El problema catalán, el vasco, con  ETA incluida, la crisis educativa, la corrupción, incluso la crisis económica, tiene su origen, o parte de él, en la idiosincrasia de los partidos españoles, y en una estructura jurídico política que favorece el poder de éstos. Mientras sea así los partidos se gestionarán por golfazos y golfillos. El maquillaje que se va a usar está pasado de moda, se han realizado demasiadas operaciones cosméticas en el pasado como para aceptar a estas alturas que la Ley de Transparencia vaya a evitar los profundos problemas de ineficacia y corrupción existentes. La contabilidad B seguirá existiendo, pues lo importante es articular un organismo fiscalizador de los partidos ajeno a los mismos, y no el actual Tribunal de Cuentas cuyos miembros son designados por los partidos. Lo importante es constituir  un sistema judicial menos influenciado por los partidos. Acercar a la sociedad la política y su control mediante una Ley de Partidos que exija un funcionamiento democrático dentro de los mismos, pues reproduce la paradoja que los encargados de gestionar la democracia no la respetan en su seno.

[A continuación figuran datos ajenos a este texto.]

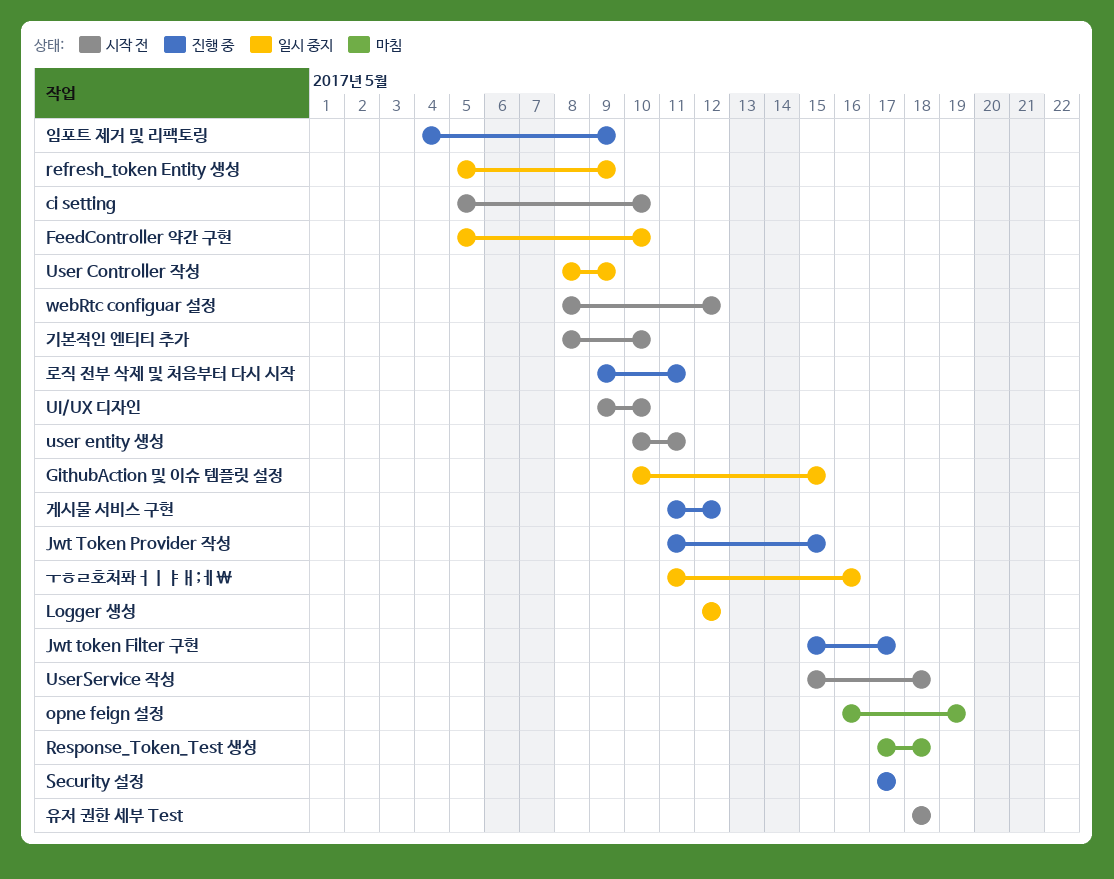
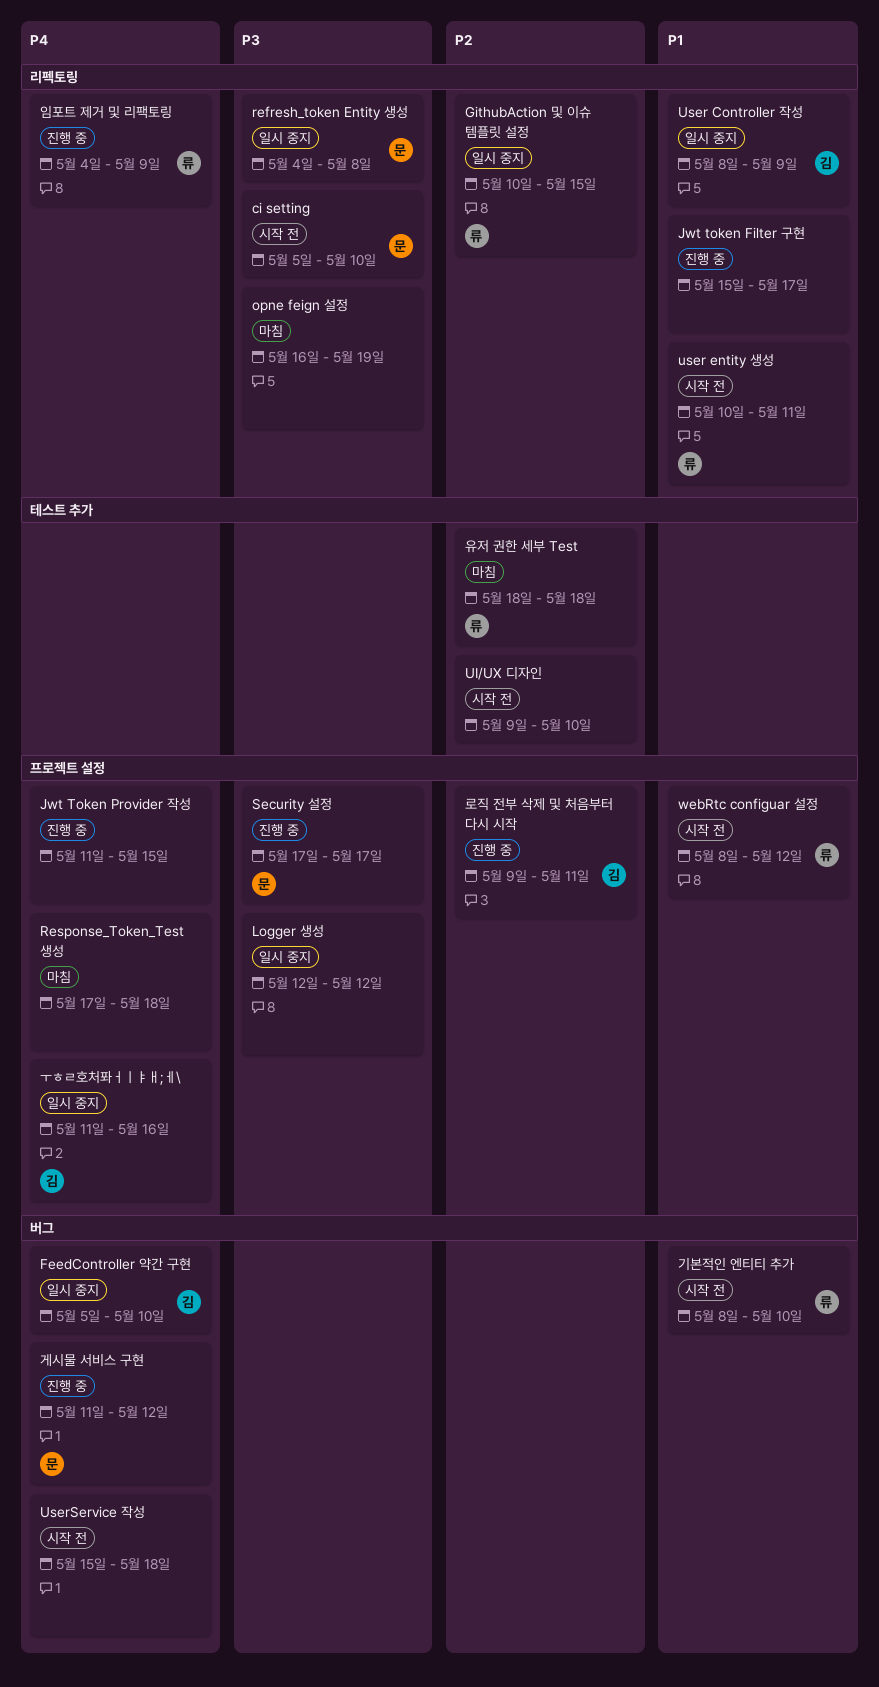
refresh_token Entity 생성, start: May 5 -> May 4
refresh_token Entity 생성, due: May 9 -> May 8
유저 권한 세부 Test, status: 시작 전 -> 마침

Es necesaria una ley electoral que promueva el acercamiento de sociedad a sus elegidos, pues en la actualidad los desconocen, y no se les fiscaliza. Ley electoral y de ley de partidos que permita la autonomía del electo respecto a los partidos, pues su actual dependencia socaba la naturaleza de representante del pueblo que debiera disponer, sustituida hoy por la de representante de su partido. Una exigencia de méritos a los candidatos, y no la importancia de aparecer en una lista de siglas, una capacidad del electo de ejercer con libertad su encargo representativo, y no ser un mero peón del grupo correspondiente, etc, etc. Porque, de lo contrario la democracia se la cargarán los que más dicen defenderla: la “nomenclatura” ayudada por los golfillos.